Er liess deshalb eine Nutzerstrategie erarbeiten. Das Resultat führte zu einem mittleren Beben. Denn durchgesetzt hat sich die Variante mit drei Kompetenzzentren in den Regionen Seeland, Mittelland und Berner Oberland. Sie sieht vor, dass das Inforama seine Tätigkeiten auf die Standorte Rütti (Mittelland), Hondrich (Berner Oberland) Ins (Seeland) konzentriert. Das 1. und 2. Jahr der Grundbildung zum Landwirt respektive zur Landwirtin und die landwirtschaftliche Beratung sollen weiterhin auch dezentral angeboten werden.
«Landwirtschaft wird geschwächt»
Die Standorte Oeschberg (Koppigen), Waldhof (Langenthal), Schwand (Münsingen) und Emmental (Bärau) werden mittelfristig aufgehoben. Das Emmental und das Oberaargau gehen damit leer aus. Aus den Regionen gab es viel Kritik. «Landwirtschaft Emmental» befürchtet eine Schwächung der Landwirtschaft und der Region als Ganzes. Fachkräfte und Auszubildende würden wegziehen. Das könne unmöglich das Ziel dieser Strategie sein. Der Vorstand von «Landwirtschaft Emmental» erwartet von den Behörden einen engen Einbezug der betroffenen Regionen und weitere Abklärungen.

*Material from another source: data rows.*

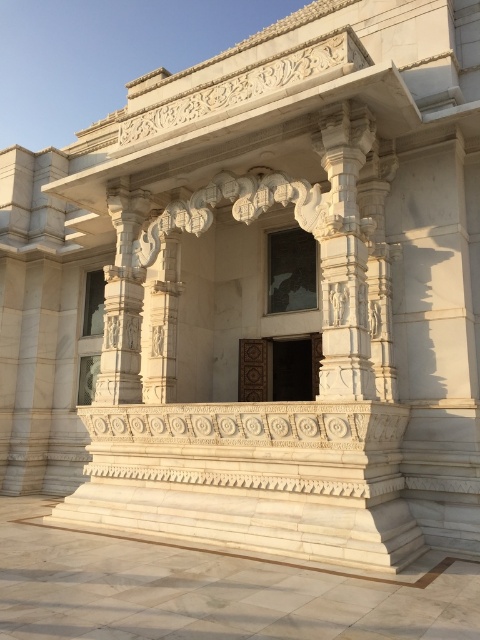
Does white stone column at center have a larger size compared to white carved pillar at center?

Yes, white stone column at center is bigger than white carved pillar at center.

Does white stone column at center have a lesser width compared to white carved pillar at center?

No.

Find the location of a particular element. This screenshot has height=640, width=480. white stone column at center is located at coordinates (344, 256).

You are a GUI agent. You are given a task and a screenshot of the screen. Output one action in this format:
    pyautogui.click(x=<x>, y=<y>)
    Task: Click on the white stone column at center
    The width and height of the screenshot is (480, 640).
    Given the screenshot: What is the action you would take?
    pyautogui.click(x=344, y=256)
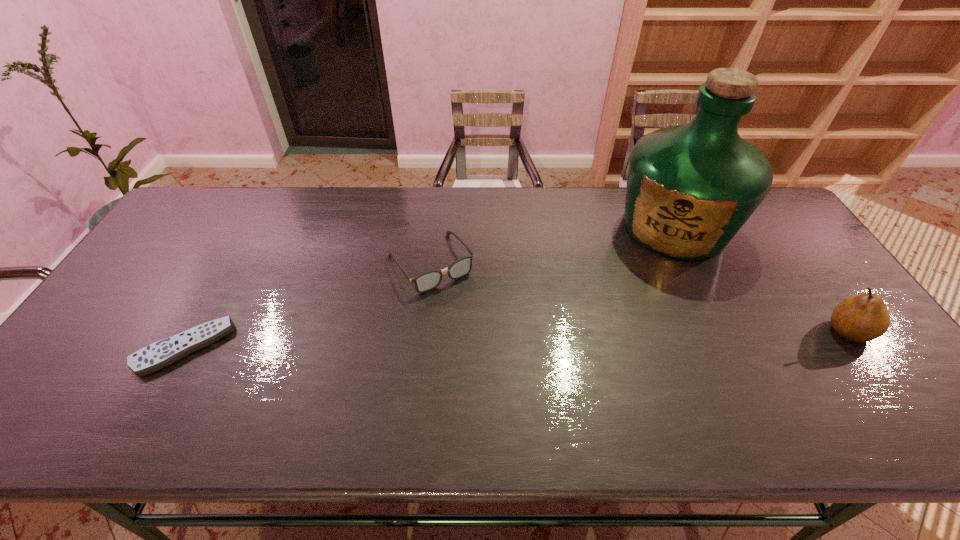
You are a GUI agent. You are given a task and a screenshot of the screen. Output one action in this format:
    pyautogui.click(x=<x>, y=<y>)
    Task: Click on the vacant region that satisfies the following two spatial constraints: 1. on the back side of the second object from left to right; 2. on the left side of the shortest object
    The image size is (960, 540).
    Given the screenshot: What is the action you would take?
    pyautogui.click(x=231, y=263)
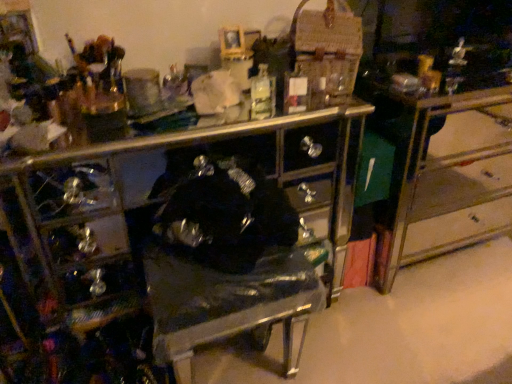
What do you see at coordinates (449, 175) in the screenshot?
I see `metallic silver table at center` at bounding box center [449, 175].

The height and width of the screenshot is (384, 512). What are the coordinates of `metallic silver table at center` in the screenshot? It's located at (449, 175).

Image resolution: width=512 pixels, height=384 pixels. In order to click on metallic silver table at center in this screenshot , I will do `click(449, 175)`.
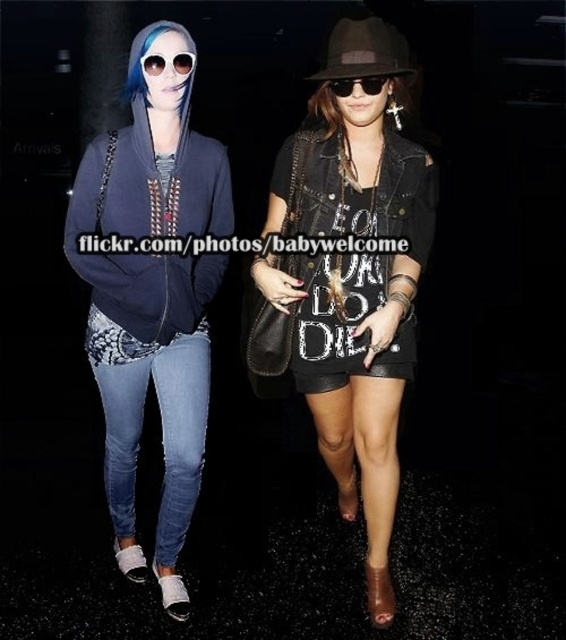
You are a security camera monitoring the area. You notice two people walking side by side. Based on the image, which object is taller between the matte blue hoodie at left and the blue denim jeans at lower left?

The matte blue hoodie at left is much taller than the blue denim jeans at lower left according to the description.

Der Präsident des Berner Bauernverbandes, Jürg Iseli, zeigte sich wenig erfreut über die Pläne der Regierung. «Gerade in der landwirtschaftlichen Aus- und Weiterbildung sind kurze Wege sehr wichtig», sagte er zum Regionaljournal von Radio SRF. Mit dieser Standortstrategie entferne sich der Kanton von den Bauern.